Posted by Carlos · February 17, 2004 05:20 AM

Wolfe states, for whatever it’s worth, that expressions such as “terminus est” are not Latin, but a chosen analogue. The Whorl was launched about a thousand years before Severian was born. Do you see where I’m going with this?

Posted by chun the unavoidable · February 17, 2004 05:25 AM

Yes, and I think you’re mistaken to put all the weight of your argument on that single statement, made in the early books.

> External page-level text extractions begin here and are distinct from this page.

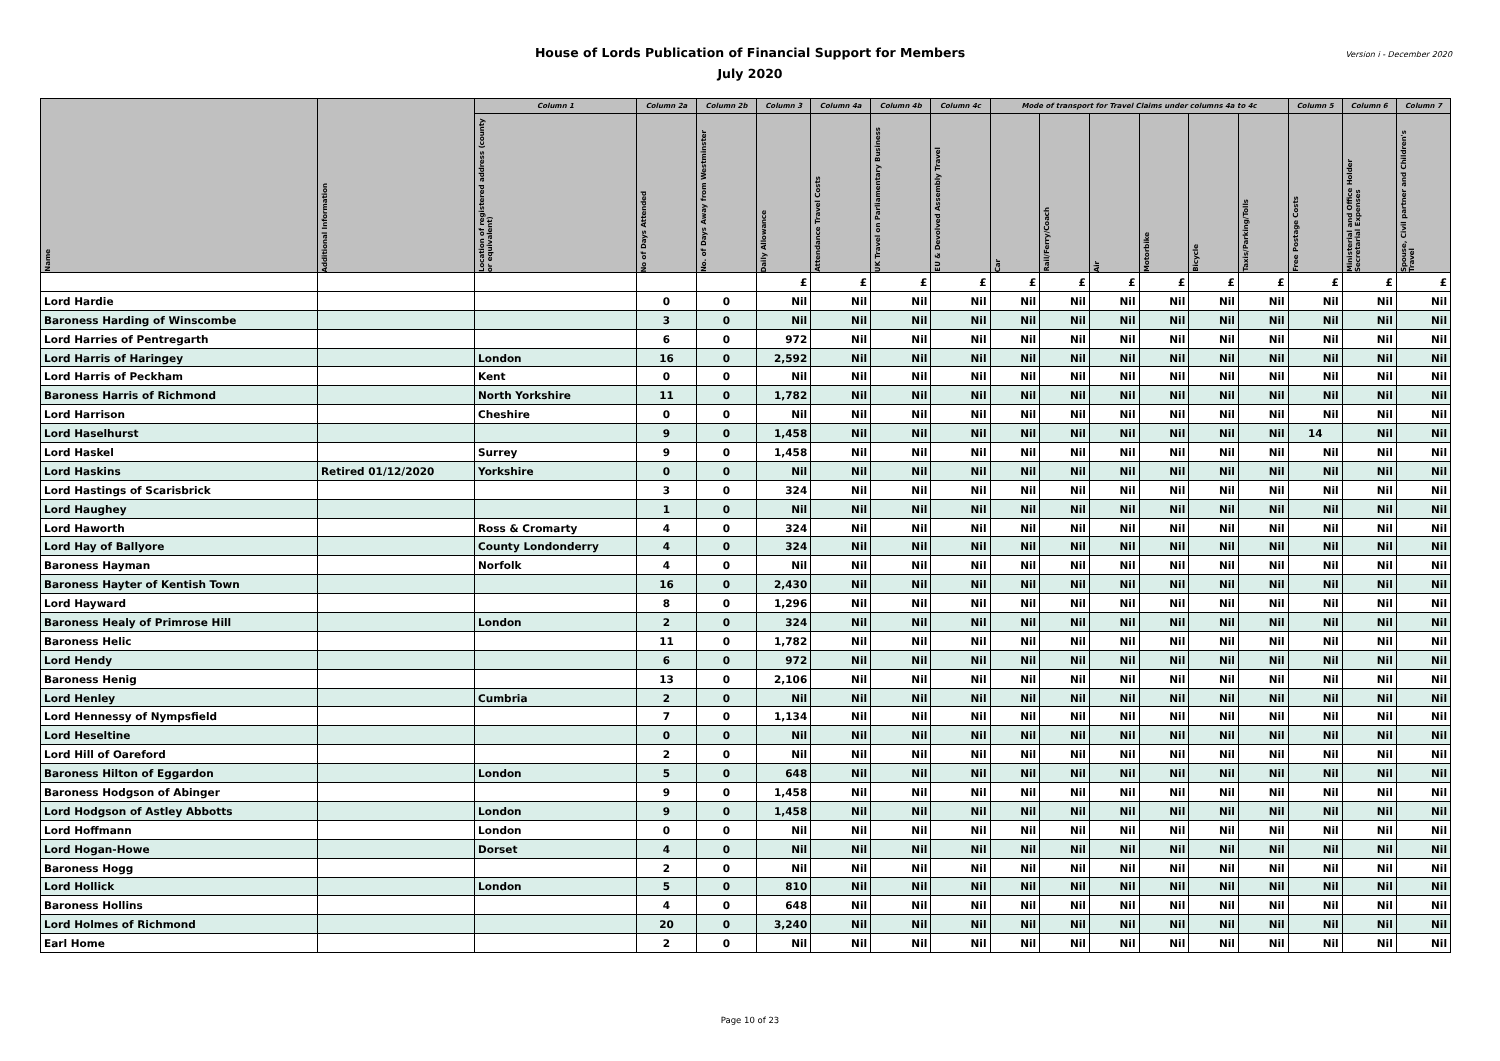Version i - December 2020 House of Lords Publication of Financial Support for Members
July 2020
| Name | Additional Information | Column 1 | Column 2a | Column 2b | Column 3 | Column 4a | Column 4b | Column 4c | Mode of transport for Travel Claims under columns 4a to 4c | | | | | | Column 5 | Column 6 | Column 7 |
| --- | --- | --- | --- | --- | --- | --- | --- | --- | --- | --- | --- | --- | --- | --- | --- | --- | --- |
| | | Location of registered address (county or equivalent) | No of Days Attended | No. of Days Away from Westminster | Daily Allowance | Attendance Travel Costs | UK Travel on Parliamentary Business | EU & Devolved Assembly Travel | Car | Rail/Ferry/Coach | Air | Motorbike | Bicycle | Taxis/Parking/Tolls | Free Postage Costs | Ministerial and Office Holder Secretarial Expenses | Spouse, Civil partner and Children's Travel |
| | | | | | £ | £ | £ | £ | £ | £ | £ | £ | £ | £ | £ | £ | £ |
| Lord Hardie | | | 0 | 0 | Nil | Nil | Nil | Nil | Nil | Nil | Nil | Nil | Nil | Nil | Nil | Nil | Nil |
| Baroness Harding of Winscombe | | | 3 | 0 | Nil | Nil | Nil | Nil | Nil | Nil | Nil | Nil | Nil | Nil | Nil | Nil | Nil |
| Lord Harries of Pentregarth | | | 6 | 0 | 972 | Nil | Nil | Nil | Nil | Nil | Nil | Nil | Nil | Nil | Nil | Nil | Nil |
| Lord Harris of Haringey | | London | 16 | 0 | 2,592 | Nil | Nil | Nil | Nil | Nil | Nil | Nil | Nil | Nil | Nil | Nil | Nil |
| Lord Harris of Peckham | | Kent | 0 | 0 | Nil | Nil | Nil | Nil | Nil | Nil | Nil | Nil | Nil | Nil | Nil | Nil | Nil |
| Baroness Harris of Richmond | | North Yorkshire | 11 | 0 | 1,782 | Nil | Nil | Nil | Nil | Nil | Nil | Nil | Nil | Nil | Nil | Nil | Nil |
| Lord Harrison | | Cheshire | 0 | 0 | Nil | Nil | Nil | Nil | Nil | Nil | Nil | Nil | Nil | Nil | Nil | Nil | Nil |
| Lord Haselhurst | | | 9 | 0 | 1,458 | Nil | Nil | Nil | Nil | Nil | Nil | Nil | Nil | Nil | 14 | Nil | Nil |
| Lord Haskel | | Surrey | 9 | 0 | 1,458 | Nil | Nil | Nil | Nil | Nil | Nil | Nil | Nil | Nil | Nil | Nil | Nil |
| Lord Haskins | Retired 01/12/2020 | Yorkshire | 0 | 0 | Nil | Nil | Nil | Nil | Nil | Nil | Nil | Nil | Nil | Nil | Nil | Nil | Nil |
| Lord Hastings of Scarisbrick | | | 3 | 0 | 324 | Nil | Nil | Nil | Nil | Nil | Nil | Nil | Nil | Nil | Nil | Nil | Nil |
| Lord Haughey | | | 1 | 0 | Nil | Nil | Nil | Nil | Nil | Nil | Nil | Nil | Nil | Nil | Nil | Nil | Nil |
| Lord Haworth | | Ross & Cromarty | 4 | 0 | 324 | Nil | Nil | Nil | Nil | Nil | Nil | Nil | Nil | Nil | Nil | Nil | Nil |
| Lord Hay of Ballyore | | County Londonderry | 4 | 0 | 324 | Nil | Nil | Nil | Nil | Nil | Nil | Nil | Nil | Nil | Nil | Nil | Nil |
| Baroness Hayman | | Norfolk | 4 | 0 | Nil | Nil | Nil | Nil | Nil | Nil | Nil | Nil | Nil | Nil | Nil | Nil | Nil |
| Baroness Hayter of Kentish Town | | | 16 | 0 | 2,430 | Nil | Nil | Nil | Nil | Nil | Nil | Nil | Nil | Nil | Nil | Nil | Nil |
| Lord Hayward | | | 8 | 0 | 1,296 | Nil | Nil | Nil | Nil | Nil | Nil | Nil | Nil | Nil | Nil | Nil | Nil |
| Baroness Healy of Primrose Hill | | London | 2 | 0 | 324 | Nil | Nil | Nil | Nil | Nil | Nil | Nil | Nil | Nil | Nil | Nil | Nil |
| Baroness Helic | | | 11 | 0 | 1,782 | Nil | Nil | Nil | Nil | Nil | Nil | Nil | Nil | Nil | Nil | Nil | Nil |
| Lord Hendy | | | 6 | 0 | 972 | Nil | Nil | Nil | Nil | Nil | Nil | Nil | Nil | Nil | Nil | Nil | Nil |
| Baroness Henig | | | 13 | 0 | 2,106 | Nil | Nil | Nil | Nil | Nil | Nil | Nil | Nil | Nil | Nil | Nil | Nil |
| Lord Henley | | Cumbria | 2 | 0 | Nil | Nil | Nil | Nil | Nil | Nil | Nil | Nil | Nil | Nil | Nil | Nil | Nil |
| Lord Hennessy of Nympsfield | | | 7 | 0 | 1,134 | Nil | Nil | Nil | Nil | Nil | Nil | Nil | Nil | Nil | Nil | Nil | Nil |
| Lord Heseltine | | | 0 | 0 | Nil | Nil | Nil | Nil | Nil | Nil | Nil | Nil | Nil | Nil | Nil | Nil | Nil |
| Lord Hill of Oareford | | | 2 | 0 | Nil | Nil | Nil | Nil | Nil | Nil | Nil | Nil | Nil | Nil | Nil | Nil | Nil |
| Baroness Hilton of Eggardon | | London | 5 | 0 | 648 | Nil | Nil | Nil | Nil | Nil | Nil | Nil | Nil | Nil | Nil | Nil | Nil |
| Baroness Hodgson of Abinger | | | 9 | 0 | 1,458 | Nil | Nil | Nil | Nil | Nil | Nil | Nil | Nil | Nil | Nil | Nil | Nil |
| Lord Hodgson of Astley Abbotts | | London | 9 | 0 | 1,458 | Nil | Nil | Nil | Nil | Nil | Nil | Nil | Nil | Nil | Nil | Nil | Nil |
| Lord Hoffmann | | London | 0 | 0 | Nil | Nil | Nil | Nil | Nil | Nil | Nil | Nil | Nil | Nil | Nil | Nil | Nil |
| Lord Hogan-Howe | | Dorset | 4 | 0 | Nil | Nil | Nil | Nil | Nil | Nil | Nil | Nil | Nil | Nil | Nil | Nil | Nil |
| Baroness Hogg | | | 2 | 0 | Nil | Nil | Nil | Nil | Nil | Nil | Nil | Nil | Nil | Nil | Nil | Nil | Nil |
| Lord Hollick | | London | 5 | 0 | 810 | Nil | Nil | Nil | Nil | Nil | Nil | Nil | Nil | Nil | Nil | Nil | Nil |
| Baroness Hollins | | | 4 | 0 | 648 | Nil | Nil | Nil | Nil | Nil | Nil | Nil | Nil | Nil | Nil | Nil | Nil |
| Lord Holmes of Richmond | | | 20 | 0 | 3,240 | Nil | Nil | Nil | Nil | Nil | Nil | Nil | Nil | Nil | Nil | Nil | Nil |
| Earl Home | | | 2 | 0 | Nil | Nil | Nil | Nil | Nil | Nil | Nil | Nil | Nil | Nil | Nil | Nil | Nil |
Page 10 of 23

Jonas, in a joke you might or might not think of as canon, refers to a Czech-settled world, which definitely implies that Wolfe had the idea of contemporary ethnic groups settling other planets in the context of the series.

The Book of the Short Sun shows, very clearly, ethnic groups not dissimilar to ones we know, settling other planets. Not merely in terms of language, but other pieces of ethnic cultural apparatus as well.

But I suspect you’re about this close >< to going off into Howard Alan Treesong mode again, which is counterproductive for everyone involved. So I’m ghost. Write the paper already, and I will see how well it holds up.

C.

Posted by Carlos · February 17, 2004 04:54 PM

I attempted the four books of the Long Sun, and was mightily disappointed. Tricksy ‘unreliable author’ narrative, plus a resolution in the last book that appeared hasty and botched, to say nothing of the many stories that were not resolved at all. But so many people whose opinion I respect like Wolfe, that I have to suspect I’m missing something.

Posted by Douglas · February 19, 2004 11:01 PM
Followups

This discussion has been closed. Thanks to everyone who contributed.